◆ Try it ◆
This exercise calls for the records to be returned exactly, with images removed.

◆ Supplied material ◆
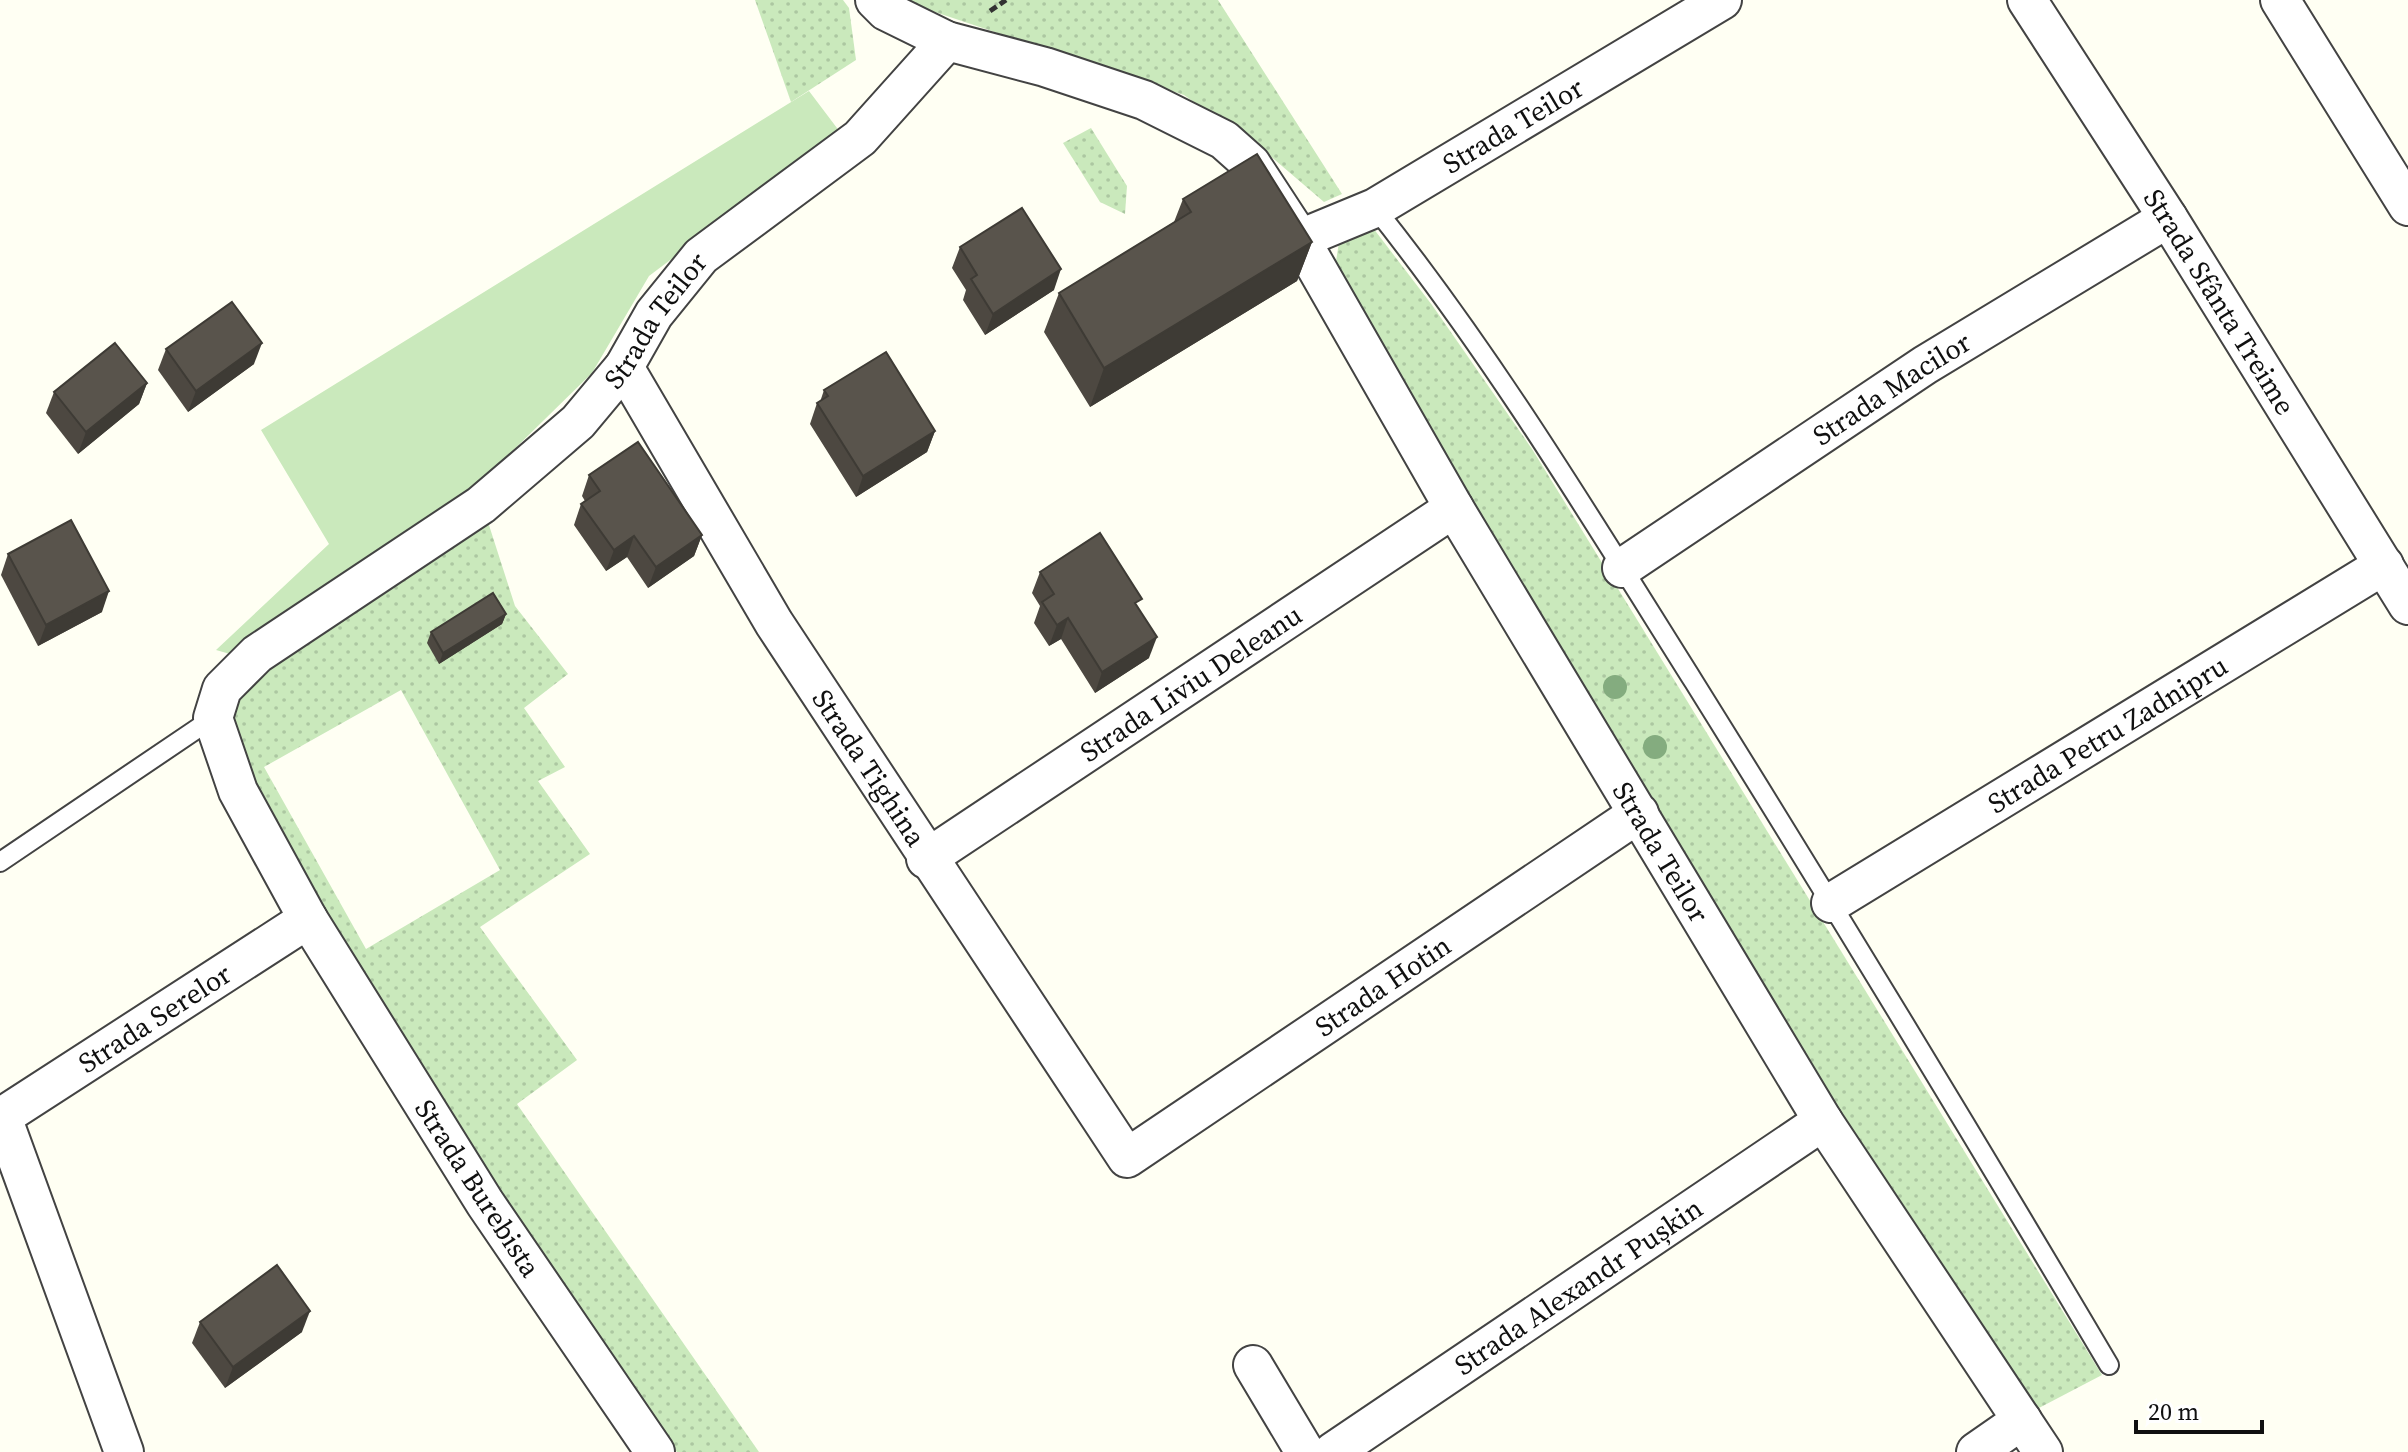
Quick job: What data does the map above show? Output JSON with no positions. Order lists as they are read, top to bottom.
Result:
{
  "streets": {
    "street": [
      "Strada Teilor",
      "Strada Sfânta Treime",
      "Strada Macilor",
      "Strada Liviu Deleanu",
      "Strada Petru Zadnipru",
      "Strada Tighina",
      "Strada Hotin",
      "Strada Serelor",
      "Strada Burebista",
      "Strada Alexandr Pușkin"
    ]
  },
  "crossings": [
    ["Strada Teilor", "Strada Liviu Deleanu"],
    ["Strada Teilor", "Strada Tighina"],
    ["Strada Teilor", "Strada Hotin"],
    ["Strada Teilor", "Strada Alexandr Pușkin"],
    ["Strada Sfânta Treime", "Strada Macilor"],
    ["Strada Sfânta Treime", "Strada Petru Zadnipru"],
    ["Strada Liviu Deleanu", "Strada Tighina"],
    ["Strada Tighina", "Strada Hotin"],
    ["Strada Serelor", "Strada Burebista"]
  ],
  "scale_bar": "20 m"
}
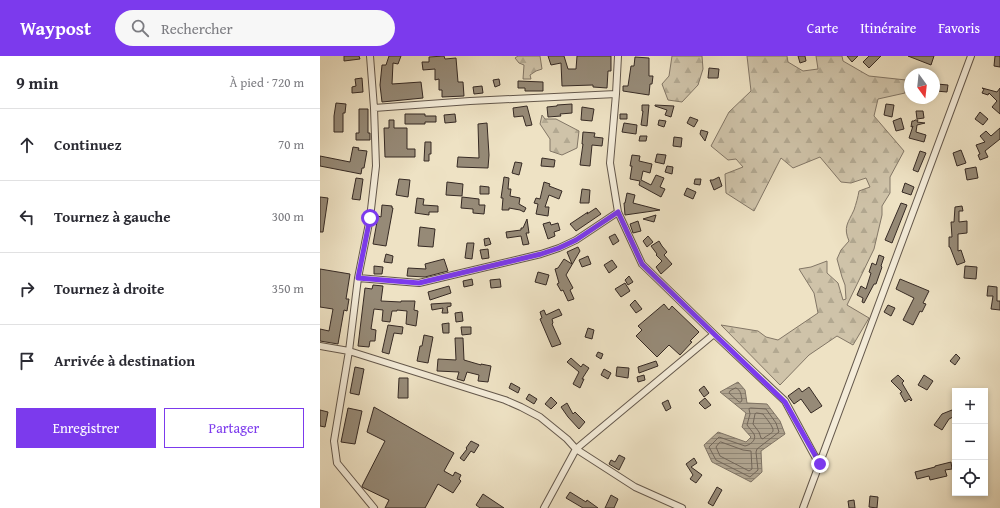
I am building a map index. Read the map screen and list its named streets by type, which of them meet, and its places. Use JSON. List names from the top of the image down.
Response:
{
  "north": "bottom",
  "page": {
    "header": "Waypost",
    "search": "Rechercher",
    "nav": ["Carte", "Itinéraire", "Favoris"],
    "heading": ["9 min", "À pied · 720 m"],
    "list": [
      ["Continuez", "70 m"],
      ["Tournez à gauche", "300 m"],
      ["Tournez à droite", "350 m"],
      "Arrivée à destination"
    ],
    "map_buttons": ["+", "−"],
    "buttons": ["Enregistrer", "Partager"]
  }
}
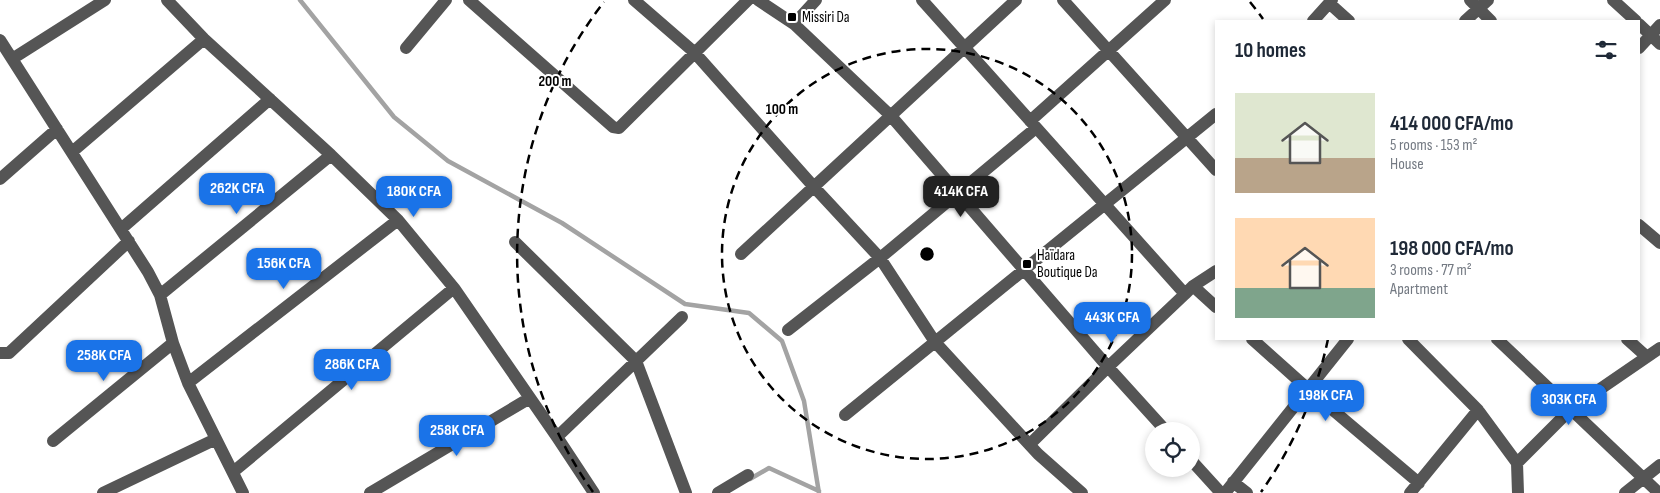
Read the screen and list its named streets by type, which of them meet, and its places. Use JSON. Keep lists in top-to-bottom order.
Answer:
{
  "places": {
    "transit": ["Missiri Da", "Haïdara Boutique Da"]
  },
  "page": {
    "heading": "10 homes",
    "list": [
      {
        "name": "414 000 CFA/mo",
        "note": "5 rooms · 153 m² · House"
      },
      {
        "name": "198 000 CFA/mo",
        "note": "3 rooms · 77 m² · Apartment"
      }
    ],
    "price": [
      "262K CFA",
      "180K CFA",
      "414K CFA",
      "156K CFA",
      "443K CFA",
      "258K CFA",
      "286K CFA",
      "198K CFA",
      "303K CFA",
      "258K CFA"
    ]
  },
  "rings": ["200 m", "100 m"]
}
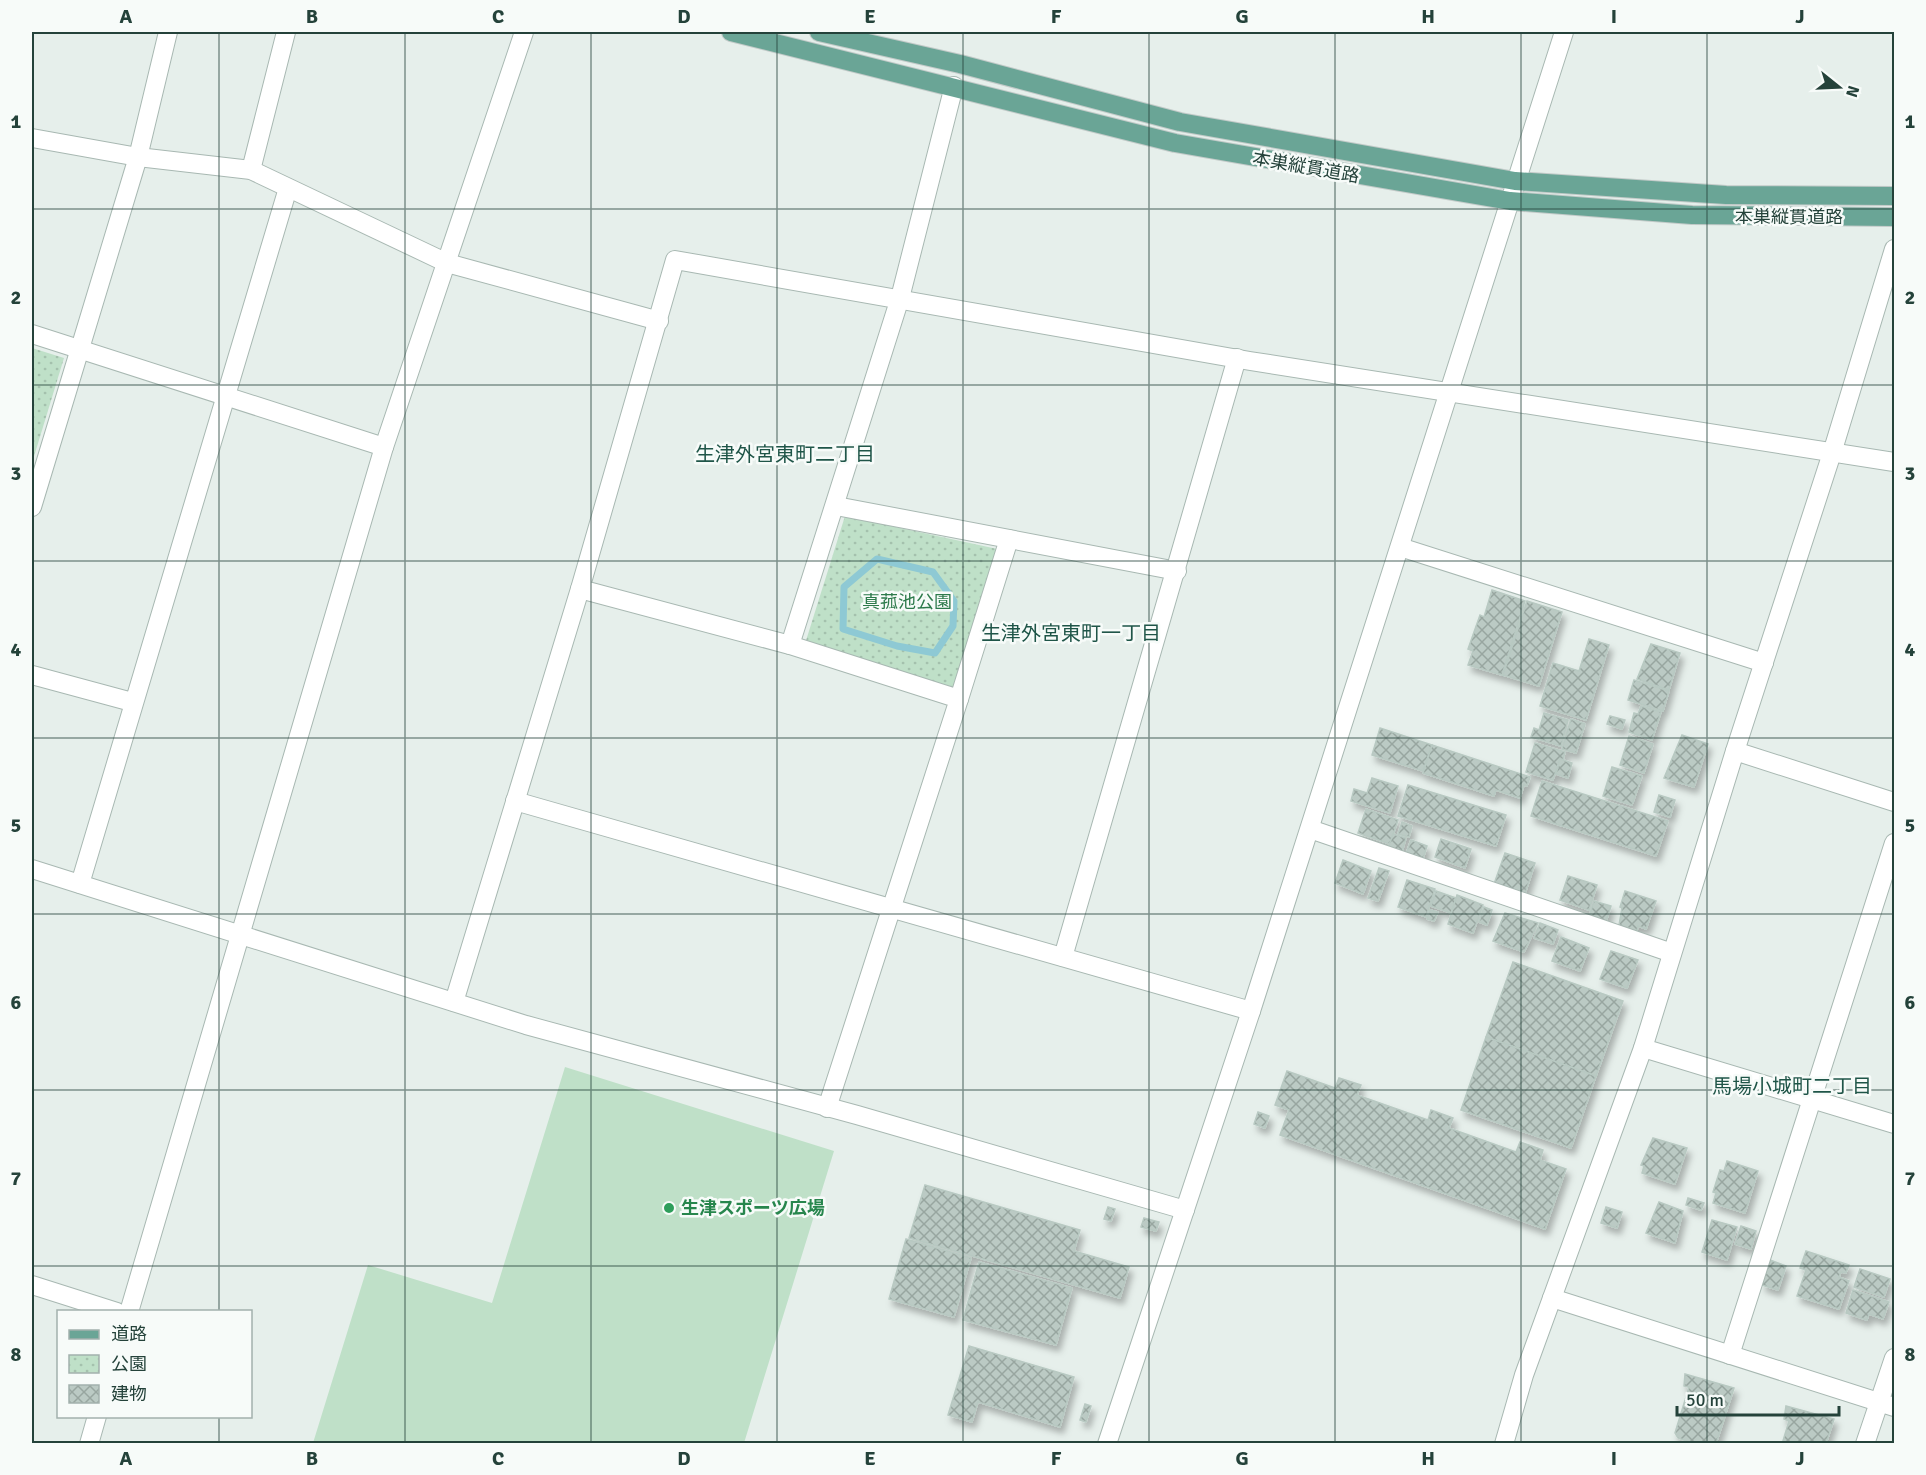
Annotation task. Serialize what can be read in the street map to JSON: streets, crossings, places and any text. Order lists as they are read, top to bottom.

◆ Written solution ◆
Quick job: What data does the map above show? Output JSON with no positions. Order lists as they are read, top to bottom.
Result:
{
  "streets": {
    "street": [
      "Strada Teilor",
      "Strada Sfânta Treime",
      "Strada Macilor",
      "Strada Liviu Deleanu",
      "Strada Petru Zadnipru",
      "Strada Tighina",
      "Strada Hotin",
      "Strada Serelor",
      "Strada Burebista",
      "Strada Alexandr Pușkin"
    ]
  },
  "crossings": [
    ["Strada Teilor", "Strada Liviu Deleanu"],
    ["Strada Teilor", "Strada Tighina"],
    ["Strada Teilor", "Strada Hotin"],
    ["Strada Teilor", "Strada Alexandr Pușkin"],
    ["Strada Sfânta Treime", "Strada Macilor"],
    ["Strada Sfânta Treime", "Strada Petru Zadnipru"],
    ["Strada Liviu Deleanu", "Strada Tighina"],
    ["Strada Tighina", "Strada Hotin"],
    ["Strada Serelor", "Strada Burebista"]
  ],
  "scale_bar": "20 m"
}
I am building a map index. Read the map screen and list its named streets by type, which of them meet, and its places. Use JSON. List names from the top of the image down.
Response:
{
  "north": "bottom",
  "page": {
    "header": "Waypost",
    "search": "Rechercher",
    "nav": ["Carte", "Itinéraire", "Favoris"],
    "heading": ["9 min", "À pied · 720 m"],
    "list": [
      ["Continuez", "70 m"],
      ["Tournez à gauche", "300 m"],
      ["Tournez à droite", "350 m"],
      "Arrivée à destination"
    ],
    "map_buttons": ["+", "−"],
    "buttons": ["Enregistrer", "Partager"]
  }
}
Read the screen and list its named streets by type, which of them meet, and its places. Use JSON. Keep lists in top-to-bottom order.
Answer:
{
  "places": {
    "transit": ["Missiri Da", "Haïdara Boutique Da"]
  },
  "page": {
    "heading": "10 homes",
    "list": [
      {
        "name": "414 000 CFA/mo",
        "note": "5 rooms · 153 m² · House"
      },
      {
        "name": "198 000 CFA/mo",
        "note": "3 rooms · 77 m² · Apartment"
      }
    ],
    "price": [
      "262K CFA",
      "180K CFA",
      "414K CFA",
      "156K CFA",
      "443K CFA",
      "258K CFA",
      "286K CFA",
      "198K CFA",
      "303K CFA",
      "258K CFA"
    ]
  },
  "rings": ["200 m", "100 m"]
}
Annotation task. Serialize what can be read in the street map to JSON: streets, crossings, places and any text. Order lists as they are read, top to bottom.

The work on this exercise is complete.